===== Data listing

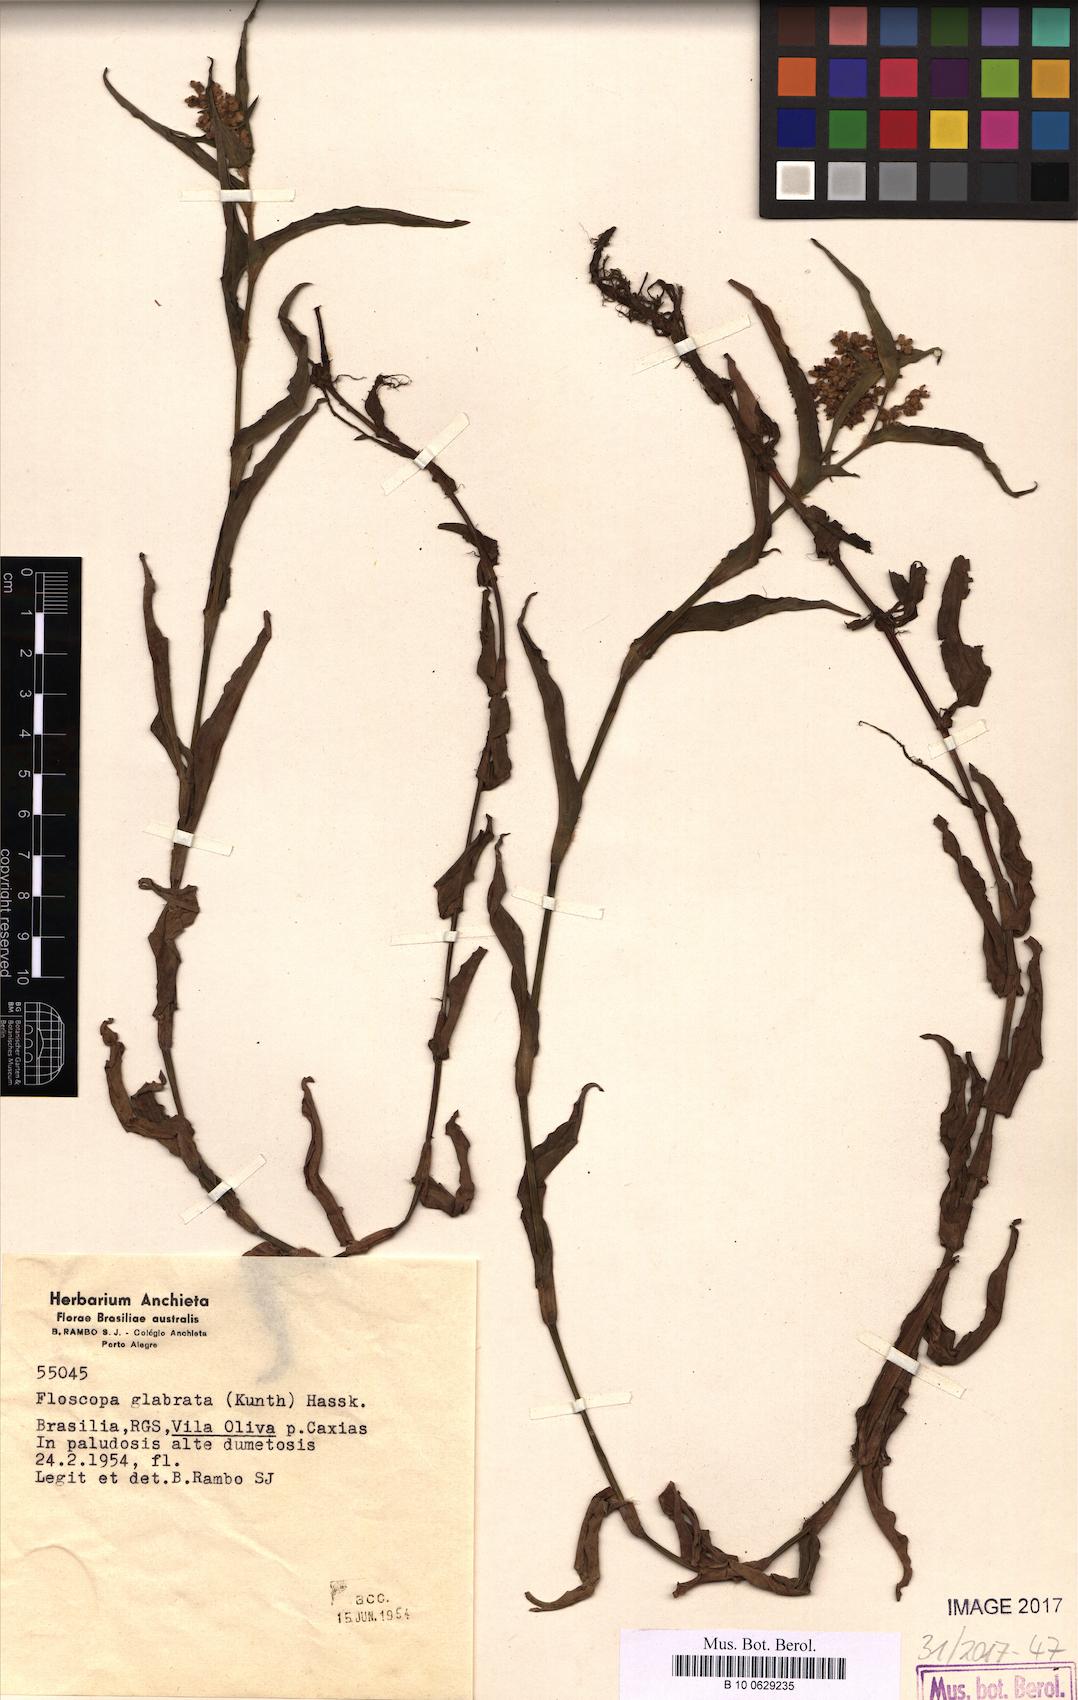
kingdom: Plantae
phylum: Tracheophyta
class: Liliopsida
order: Commelinales
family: Commelinaceae
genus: Floscopa
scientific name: Floscopa glabrata
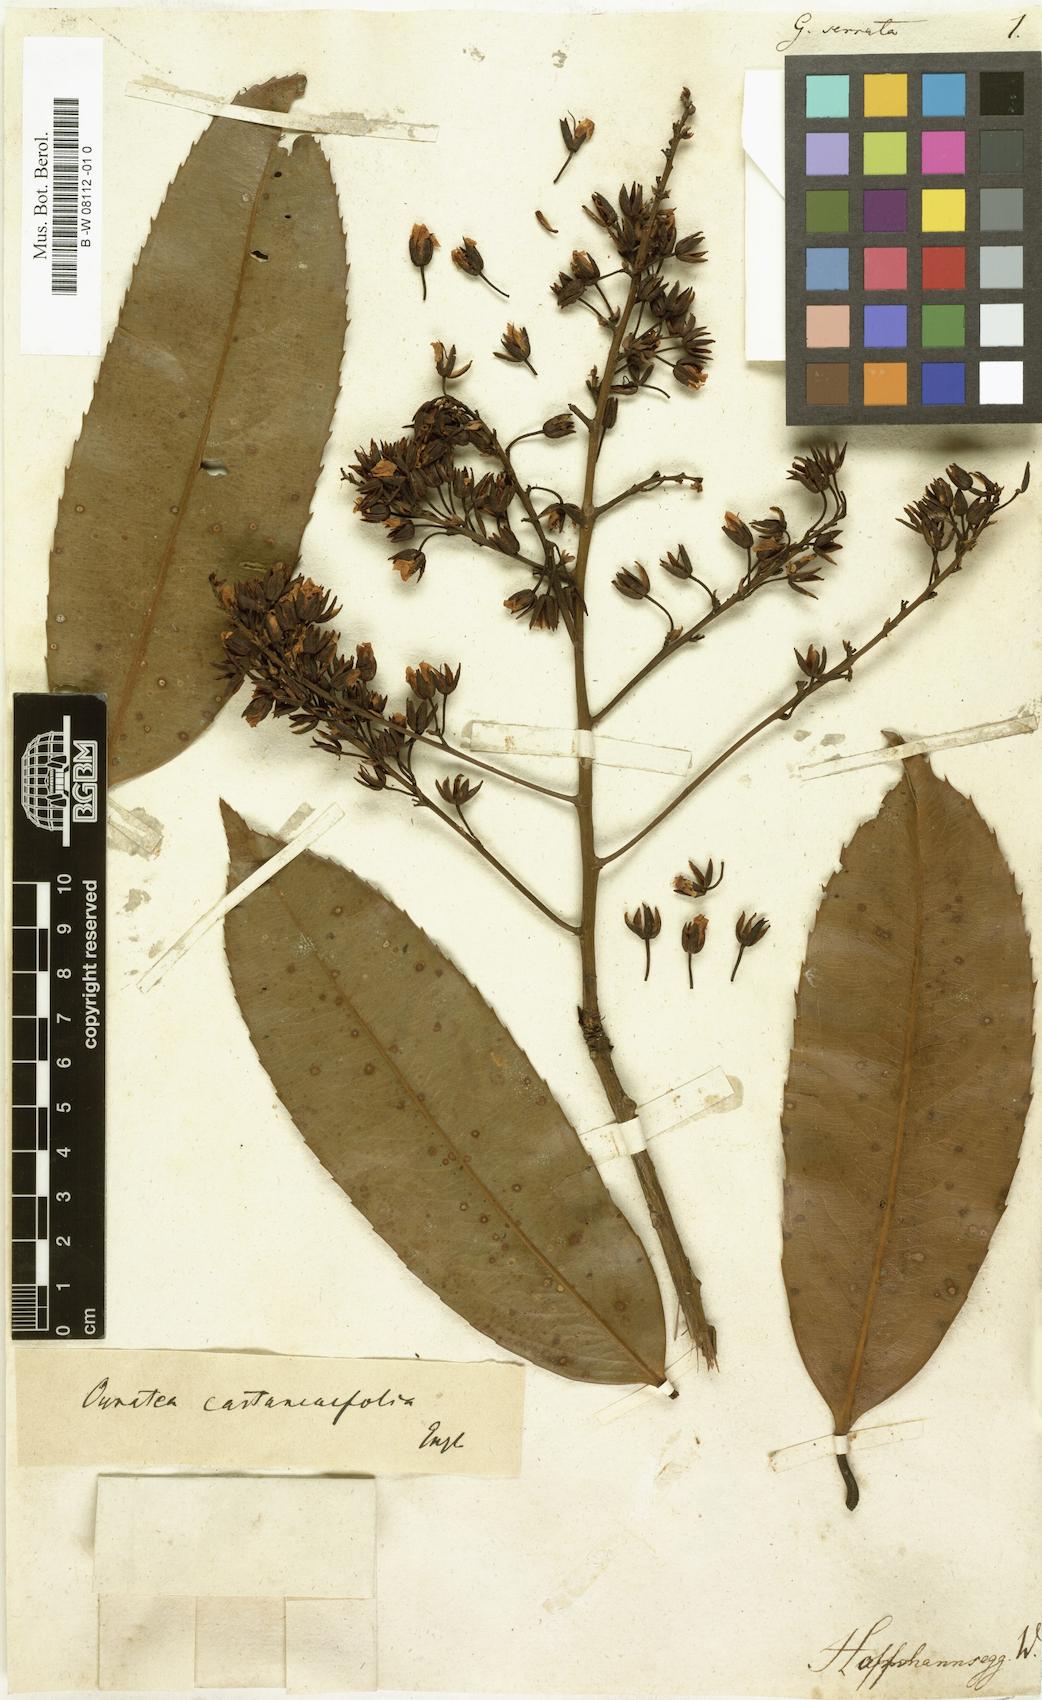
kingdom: Plantae
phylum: Tracheophyta
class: Magnoliopsida
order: Malpighiales
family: Ochnaceae
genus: Gomphia
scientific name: Gomphia serrata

==========

## Exercise directions
Reproduce the lines of the records above with "scientific name" replaced by "species" wherever it occurs, leaving everything else unchanged and omitting the pictures.

## Written solution
kingdom: Plantae
phylum: Tracheophyta
class: Liliopsida
order: Commelinales
family: Commelinaceae
genus: Floscopa
species: Floscopa glabrata
kingdom: Plantae
phylum: Tracheophyta
class: Magnoliopsida
order: Malpighiales
family: Ochnaceae
genus: Gomphia
species: Gomphia serrata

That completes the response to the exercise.